- **SOURCE TEXT**:

With all of the class-action lawsuits happening in several different world regions, I sincerely hope that Nintendo will listen and engineer this problem away. In the best-case scenario they would replace the original Joy-Con with the hypothetical Joy-Con 2.0 as they’re mailed in for repair for free, but by this point I’d even buy full-priced Joy-Con 2.0 if they solved the drift problem permanently. For now my solution is to play with my 8bitdo controller and extend the life of my Joy-Cons’ analog sticks.
Entering Its Prime
Controller issues aside, the Switch and its library are aging gracefully. Nintendo has a robust array of games that will satisfy any type of player. Its 1st-Party lineup has some of the most inventive games of this generation, and its 3rd-Party support is still decent for a Nintendo console.
The library is hitting that critical mass where even gamers who aren’t traditional “Nintendo fans” should consider it just because its library is that impressive. Nintendo has offered something to please almost anyone.

- **Saved entries**:
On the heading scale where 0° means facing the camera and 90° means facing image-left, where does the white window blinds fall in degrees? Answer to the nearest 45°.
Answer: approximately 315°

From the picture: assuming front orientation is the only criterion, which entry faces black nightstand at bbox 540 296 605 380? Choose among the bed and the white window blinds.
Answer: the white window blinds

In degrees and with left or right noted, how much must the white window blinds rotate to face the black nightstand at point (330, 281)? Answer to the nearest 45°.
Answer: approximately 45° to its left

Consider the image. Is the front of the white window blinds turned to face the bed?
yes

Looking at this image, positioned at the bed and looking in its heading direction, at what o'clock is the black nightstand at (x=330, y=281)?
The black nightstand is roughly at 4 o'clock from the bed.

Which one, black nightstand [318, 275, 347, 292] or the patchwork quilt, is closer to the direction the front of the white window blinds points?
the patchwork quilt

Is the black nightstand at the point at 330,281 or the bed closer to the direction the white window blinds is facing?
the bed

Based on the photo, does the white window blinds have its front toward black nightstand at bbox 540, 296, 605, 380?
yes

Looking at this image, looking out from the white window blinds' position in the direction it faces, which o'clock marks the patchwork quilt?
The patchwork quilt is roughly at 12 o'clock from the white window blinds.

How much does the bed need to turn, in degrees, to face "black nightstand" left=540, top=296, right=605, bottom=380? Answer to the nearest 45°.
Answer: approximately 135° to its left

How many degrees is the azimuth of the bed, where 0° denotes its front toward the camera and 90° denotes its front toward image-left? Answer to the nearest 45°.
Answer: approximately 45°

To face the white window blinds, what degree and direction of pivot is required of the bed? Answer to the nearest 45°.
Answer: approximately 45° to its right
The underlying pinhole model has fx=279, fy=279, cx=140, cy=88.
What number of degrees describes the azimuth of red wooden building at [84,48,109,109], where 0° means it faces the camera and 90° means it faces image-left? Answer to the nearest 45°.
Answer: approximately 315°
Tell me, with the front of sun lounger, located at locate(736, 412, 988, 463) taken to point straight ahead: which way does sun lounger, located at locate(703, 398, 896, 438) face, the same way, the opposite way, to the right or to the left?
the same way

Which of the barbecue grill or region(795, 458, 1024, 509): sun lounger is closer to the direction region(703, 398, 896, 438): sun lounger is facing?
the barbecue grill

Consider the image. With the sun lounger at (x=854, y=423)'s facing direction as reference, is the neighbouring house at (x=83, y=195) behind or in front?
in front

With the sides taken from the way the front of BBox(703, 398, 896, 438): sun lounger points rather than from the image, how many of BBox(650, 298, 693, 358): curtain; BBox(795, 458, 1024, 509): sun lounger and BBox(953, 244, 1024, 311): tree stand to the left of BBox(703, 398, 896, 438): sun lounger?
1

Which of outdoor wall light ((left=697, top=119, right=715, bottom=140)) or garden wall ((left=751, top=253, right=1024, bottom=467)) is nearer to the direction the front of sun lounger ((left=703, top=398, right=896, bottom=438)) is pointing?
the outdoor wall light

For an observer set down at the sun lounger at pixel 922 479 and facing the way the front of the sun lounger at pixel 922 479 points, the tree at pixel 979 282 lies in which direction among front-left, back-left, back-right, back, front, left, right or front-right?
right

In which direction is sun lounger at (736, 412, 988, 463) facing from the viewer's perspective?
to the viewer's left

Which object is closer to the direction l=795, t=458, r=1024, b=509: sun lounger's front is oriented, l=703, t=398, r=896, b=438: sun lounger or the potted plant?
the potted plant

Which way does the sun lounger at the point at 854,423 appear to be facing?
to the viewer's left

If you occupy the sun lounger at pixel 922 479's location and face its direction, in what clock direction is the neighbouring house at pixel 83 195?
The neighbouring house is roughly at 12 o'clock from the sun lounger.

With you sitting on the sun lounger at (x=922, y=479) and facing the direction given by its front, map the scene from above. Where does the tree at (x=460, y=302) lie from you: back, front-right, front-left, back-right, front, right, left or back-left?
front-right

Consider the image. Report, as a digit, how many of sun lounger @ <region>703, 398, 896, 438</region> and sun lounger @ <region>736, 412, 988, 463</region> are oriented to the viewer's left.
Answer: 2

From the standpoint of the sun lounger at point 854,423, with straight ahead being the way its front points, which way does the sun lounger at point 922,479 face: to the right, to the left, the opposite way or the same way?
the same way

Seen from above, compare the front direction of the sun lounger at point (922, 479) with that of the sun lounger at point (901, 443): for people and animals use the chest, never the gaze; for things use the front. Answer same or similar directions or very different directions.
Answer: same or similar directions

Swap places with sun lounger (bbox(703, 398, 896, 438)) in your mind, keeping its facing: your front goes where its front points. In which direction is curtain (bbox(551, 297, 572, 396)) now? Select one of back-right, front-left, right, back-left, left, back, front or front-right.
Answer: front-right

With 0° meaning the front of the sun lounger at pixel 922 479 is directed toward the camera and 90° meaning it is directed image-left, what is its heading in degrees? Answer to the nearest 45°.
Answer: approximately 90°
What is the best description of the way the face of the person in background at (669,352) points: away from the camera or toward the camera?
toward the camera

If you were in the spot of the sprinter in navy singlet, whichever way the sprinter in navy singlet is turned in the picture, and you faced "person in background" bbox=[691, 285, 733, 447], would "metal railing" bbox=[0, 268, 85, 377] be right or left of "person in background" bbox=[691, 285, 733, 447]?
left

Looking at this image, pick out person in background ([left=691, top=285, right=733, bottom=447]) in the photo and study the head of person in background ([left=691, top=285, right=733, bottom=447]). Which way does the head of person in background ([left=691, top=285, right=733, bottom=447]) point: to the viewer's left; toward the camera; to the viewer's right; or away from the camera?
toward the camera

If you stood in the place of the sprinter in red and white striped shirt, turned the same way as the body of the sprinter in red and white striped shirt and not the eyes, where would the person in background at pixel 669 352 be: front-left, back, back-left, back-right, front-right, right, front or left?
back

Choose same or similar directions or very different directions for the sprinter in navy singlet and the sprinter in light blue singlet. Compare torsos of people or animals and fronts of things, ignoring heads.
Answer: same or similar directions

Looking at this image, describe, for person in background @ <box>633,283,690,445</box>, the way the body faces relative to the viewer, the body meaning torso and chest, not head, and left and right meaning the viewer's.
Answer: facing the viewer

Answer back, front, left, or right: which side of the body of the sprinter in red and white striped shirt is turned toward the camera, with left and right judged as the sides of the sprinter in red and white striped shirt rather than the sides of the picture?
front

- **QUESTIONS TO ANSWER**:
(1) List every hyphenated word in the Switch passage, leaving out any form of "Joy-Con."
(2) Retype the Switch passage starting with "Entering Its Prime" and going on through "a Nintendo console.".
Work from the Switch passage alone.

- **RESPONSES**:
(1) class-action, best-case, full-priced, 1st-Party, 3rd-Party

(2)
Entering Its Prime
Controller issues aside, the Switch and its library are aging gracefully. Nintendo has a robust array of games that will satisfy any type of player. Its 1st-Party lineup has some of the most inventive games of this generation, and its 3rd-Party support is still decent for a Nintendo console.